**Text segment**

►

Jiminy Christmas. That makes it a snap.

With Oscar Had a Headache Over Algebra, the pythagorean theorm, 1,2 and the def of sec and csc and cot (the latter 3 are easy). That I could have handled.

I know all of the other stuff in your picture. Like the angles.

Where were you 36 years ago?

Waw. That makes it easy.

See? Just need to remember two triangles. The square roots come in naturally after you use them a couple of times. :)

In the left bbisect triangle isn't the hypotenuse the sqrt(3)


e.g. should the sqrt(3) and the 2 reversed?

Because 2^2 + 1^2 does not equal the sqrt(3)

You are missing a simple point KISS.

Pythagoras' Theorem:
The sum of the squares of two sides of a right angled triangle which are forming the right angle is equal to the square of the hypotenuse.

So,

2^2 = 1^2 + (\sqrt3)^2

Yep. Your right. BTW. I had all the way to differential equations and whatever dealt with lots of matrices.

I also had dynamics which was a real pain. I also had a structures course (basically statics for small buildings).

I am quite at ease with dynamics, linear dynamics I mean. Circular motion... not so much at ease...

Well, the most difficult things for me to remember are the formulae in simple harmonic motion. I always seem to mess up the variables :(

The goofy stuff like the velocity of a fly on a propeller of an airplane relative to the ground, Forget doing it now. I could barely do it then.

Well, I'm not versed in relativity yet :) I hope I'll get the thing quick! ;)

Did that too. 3rd semester Physics.

◄

**Information provided**
►

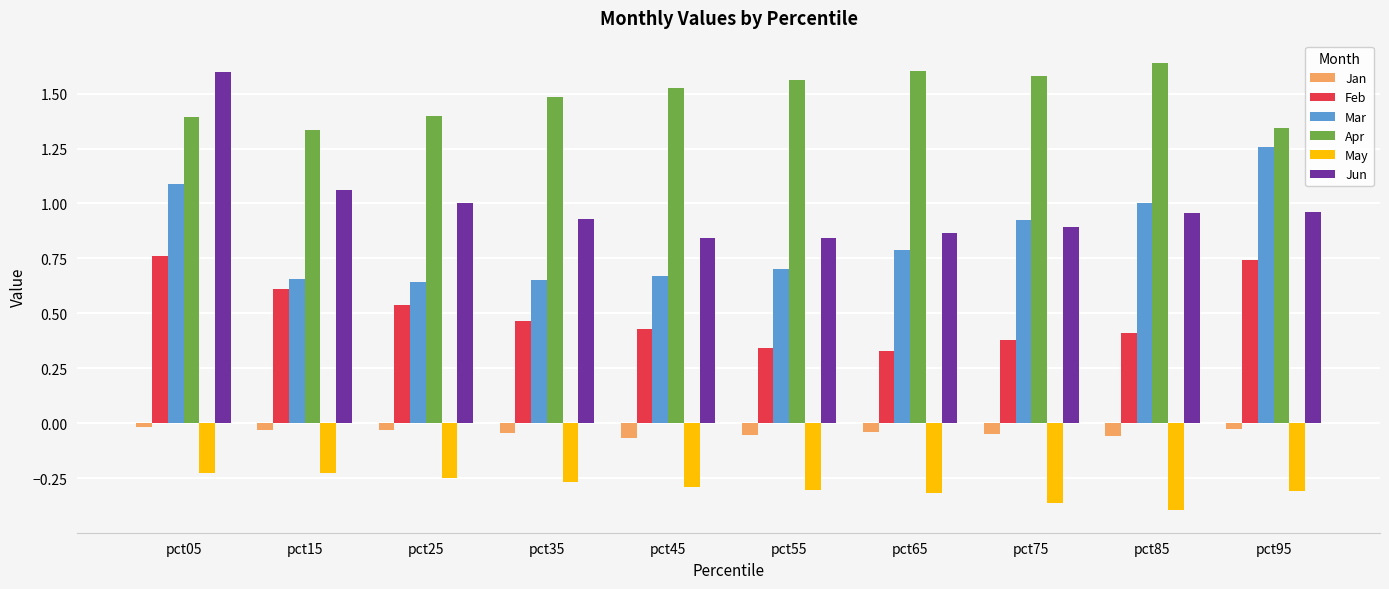

What is the sum of all Jun values?

10.0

◄

**Exercises**
[1] Answer these questions about the trigonometry forum thread.
(a) Which length does one poster think is the hypotenuse of the left bisect triangle?
(b) What equation is given in reply to show how Pythagoras' Theorem applies?
(c) How does one poster describe the structures course?
[2] Write out the part of the trigonometry forum thread between "Jiminy Christmas. That" and "of times. :)", inclusive.
[3] In the trigonometry forum thread, why does one poster suggest that the sqrt(3) and the 2 should be reversed? Answer in one to three sentences.
The data come from a different source than the forum thread.

**Solutions per task**
[1]
(a) The poster thinks the hypotenuse is sqrt(3).
(b) The equation is 2^2 = 1^2 + (\sqrt3)^2.
(c) It is described as basically statics for small buildings.

[2]
Jiminy Christmas. That makes it a snap.

With Oscar Had a Headache Over Algebra, the pythagorean theorm, 1,2 and the def of sec and csc and cot (the latter 3 are easy). That I could have handled.

I know all of the other stuff in your picture. Like the angles.

Where were you 36 years ago?

Waw. That makes it easy.

See? Just need to remember two triangles. The square roots come in naturally after you use them a couple of times. :)

[3] The poster believes the hypotenuse of the left bisect triangle should be sqrt(3). The stated reason is that 2^2 + 1^2 does not equal sqrt(3).